I don't know. I'll try to poke and ask. The engineer I used to work with
at the Mill and later Intelligrated has retired (a lot of that with our
generation). But I still know some of the execs at the former
Intelligrated (now part of Honeywell), so I'll see if I can find out who
owns that product these days. If I learn anything interesting, I'll pass
it back.
FWIW: BB is offering support: i.e.:
claims such, but what does that mean?
Clem
ᐧ
On Mon, Dec 12, 2022 at 11:04 AM Larry McVoy <lm(a)mcvoy.com> wrote:
On Mon, Dec 12, 2022 at 10:29:04AM -0500, Clem Cole
wrote:
On Mon, Dec 12, 2022 at 12:27 AM Andrew Warkentin
<andreww591(a)gmail.com>
wrote:
And yet, for some reason, QNX has had almost no
influence on anything
Be careful with a statement like that.

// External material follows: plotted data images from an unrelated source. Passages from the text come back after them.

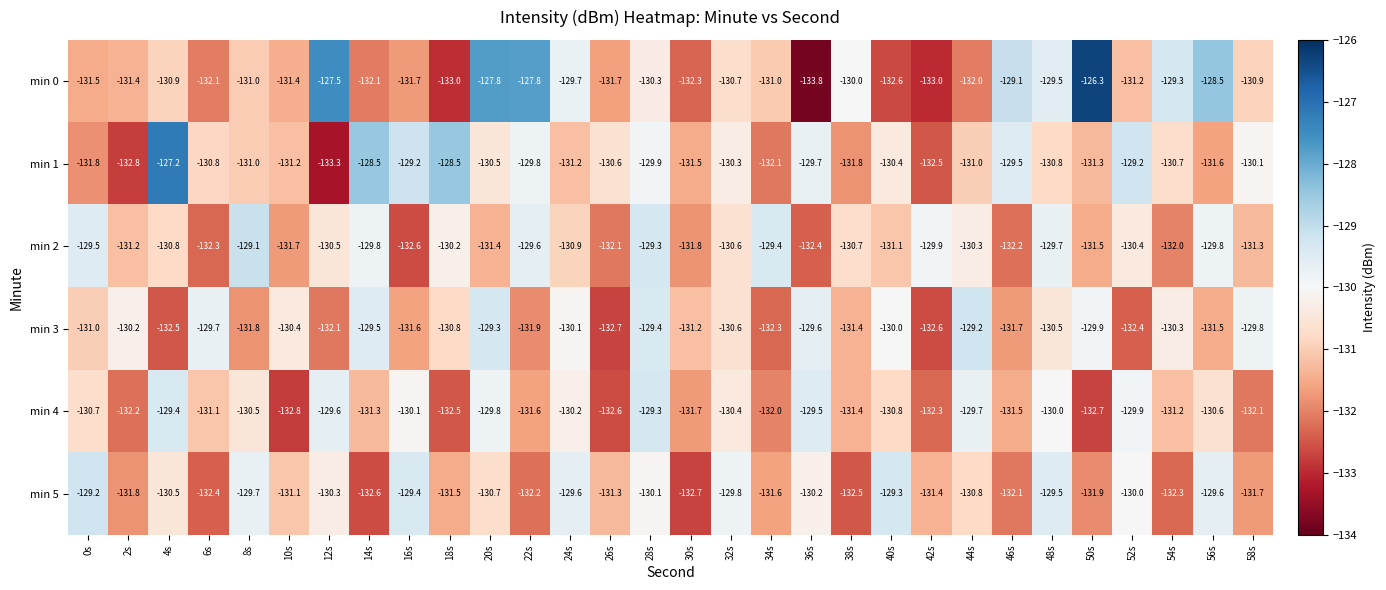

Count the number of data series in this chart.

6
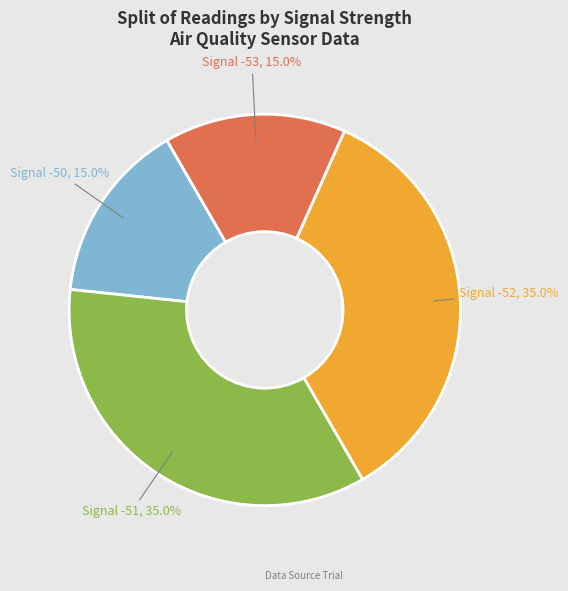

Is Signal -51 the majority of the pie?

No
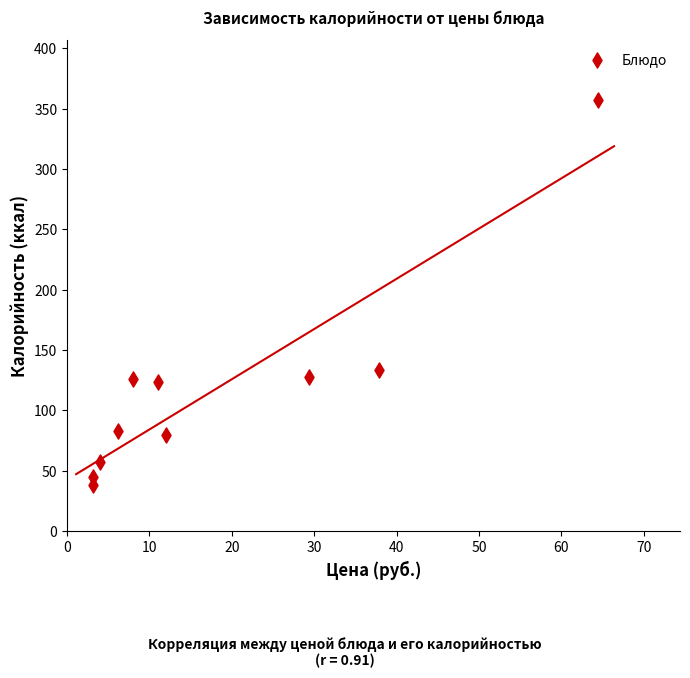

What is the average Y value?

117.1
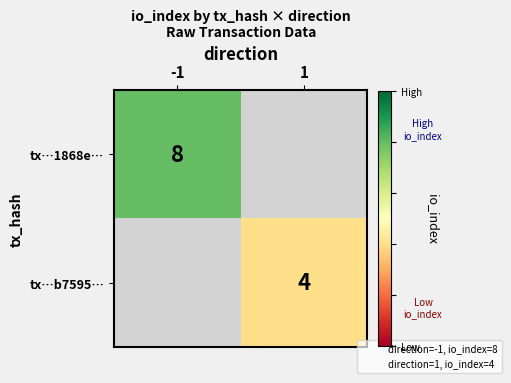

True or false: tx…b7595… has a value of 6 at 1.

False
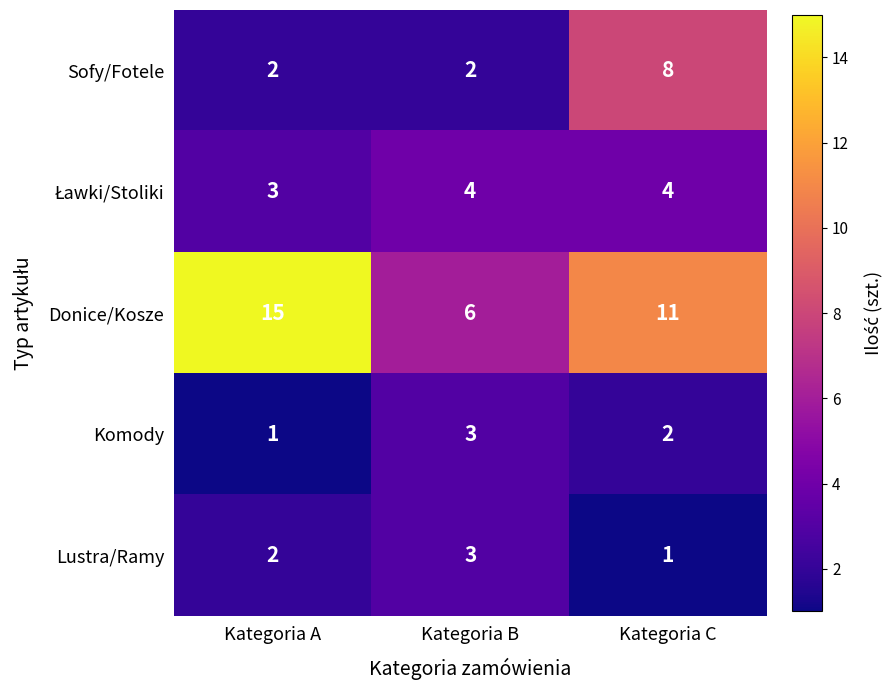

The Donice/Kosze series shows 9 at Kategoria B. True or false?

False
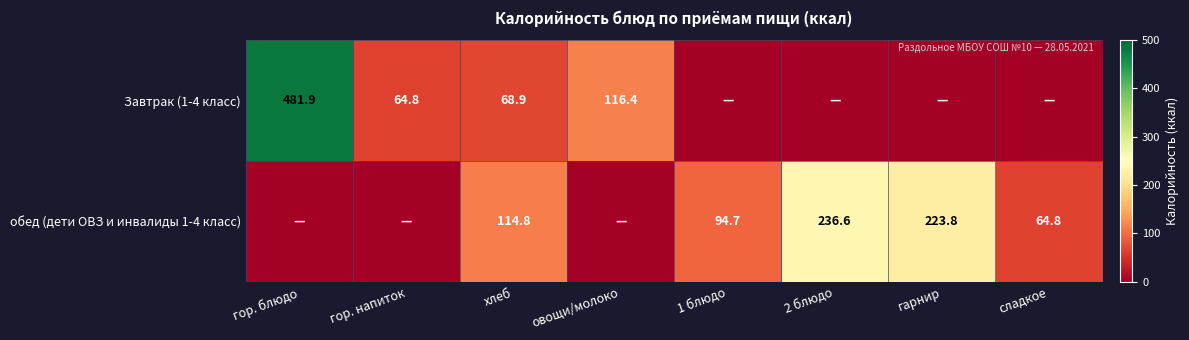

What is the difference between the Завтрак (1-4 класс) values at хлеб and овощи/молоко?

47.5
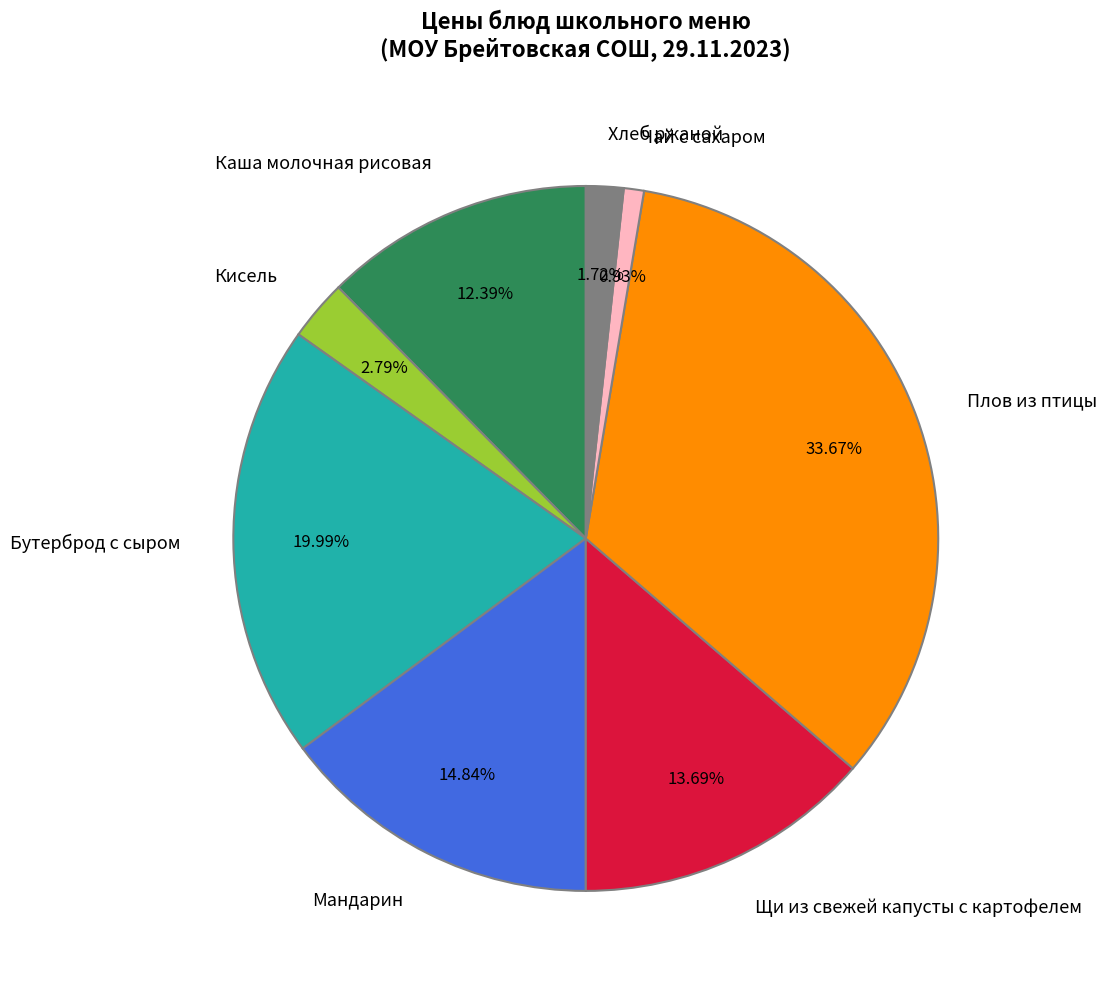

What is the smallest slice in the pie chart?

Чай с сахаром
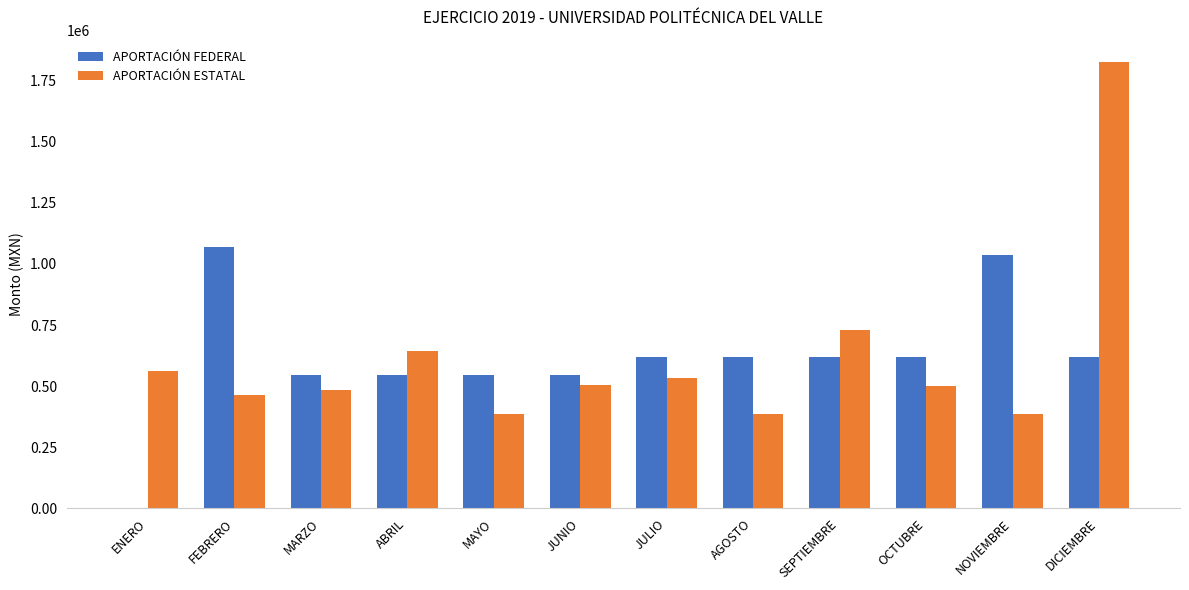

Which series has the largest range (max minus min)?

APORTACIÓN ESTATAL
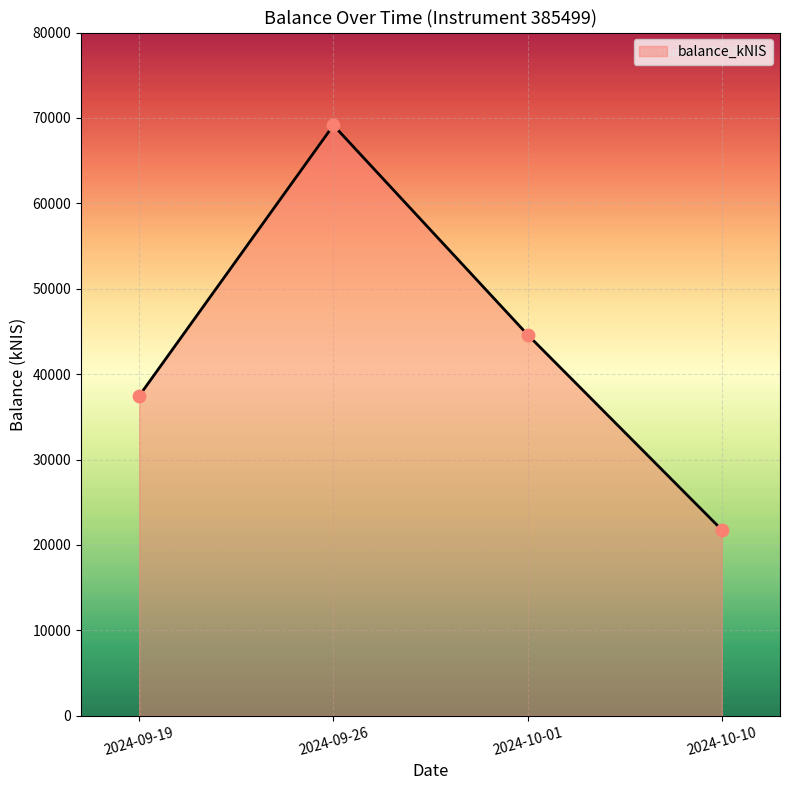

What is the change in value from 2024-10-01 to 2024-10-10?

-22848.4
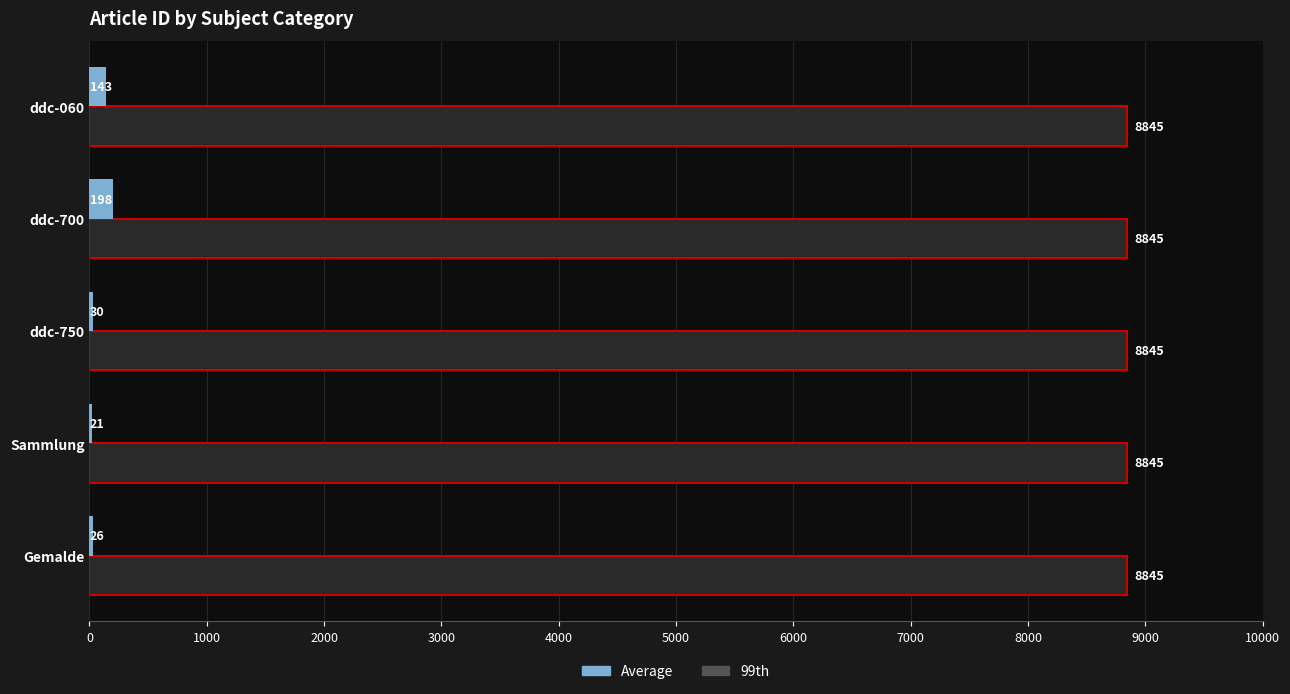

The value of 99th at ddc-750 is 12800. True or false?

False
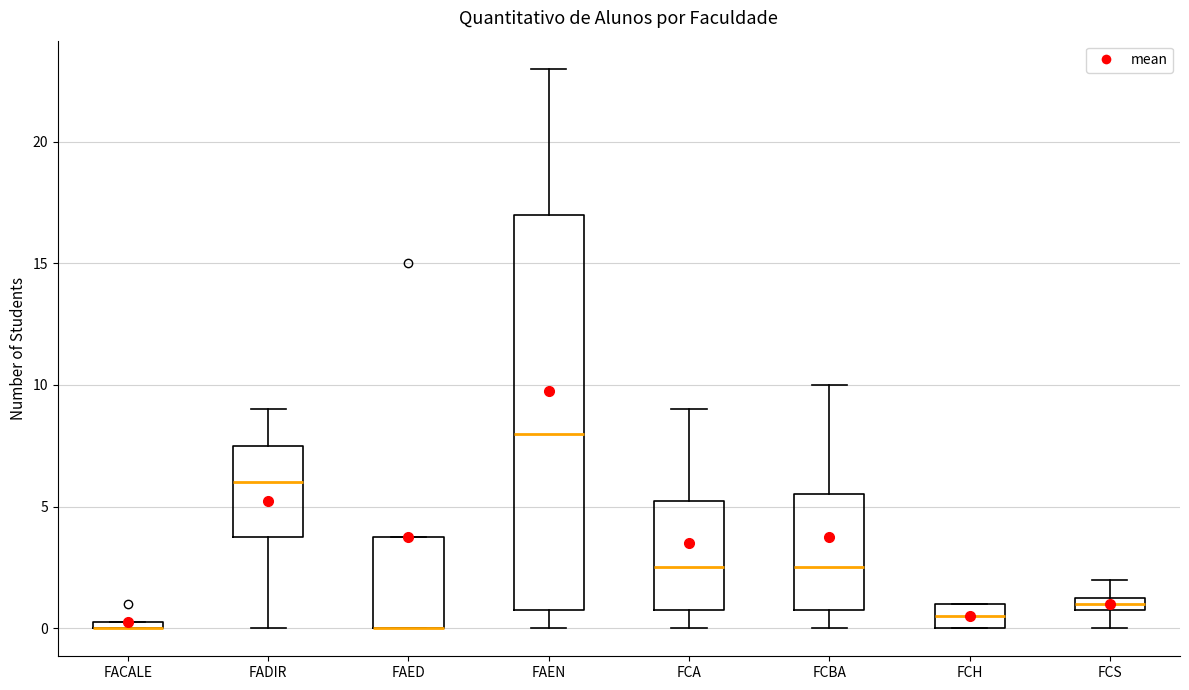

Comparing the boxes themselves (not the whiskers), which one is the tallest?

FAEN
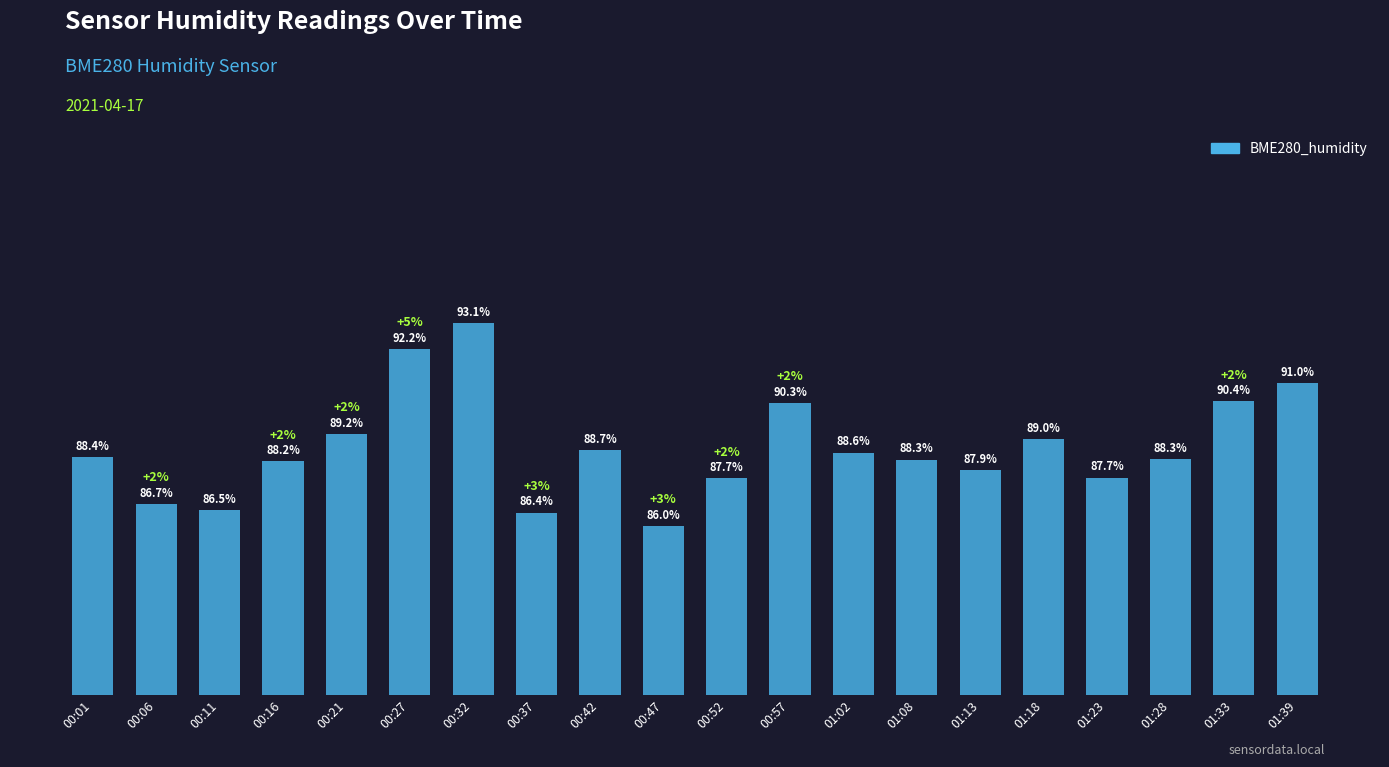

What is the label of the 18th bar from the left?

01:28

It's likely running in something
in your car. and very likely to be running in something in the last
Boeing
or Airbus-based flight you took, and it was used
when Amazon made the
last
delivery to you. It has long been popular in
process control/materials
handling/robotics/fly-by-wire systems.
When a small, very lightweight UNIX-style programming API needed to be
used, QNX was often a favorite.
Thanks for that Clem. One question though, all those companies want
support. Is there anyone still providing support? I see
QNX.com is
a thing but is there an actual team of good people working on it?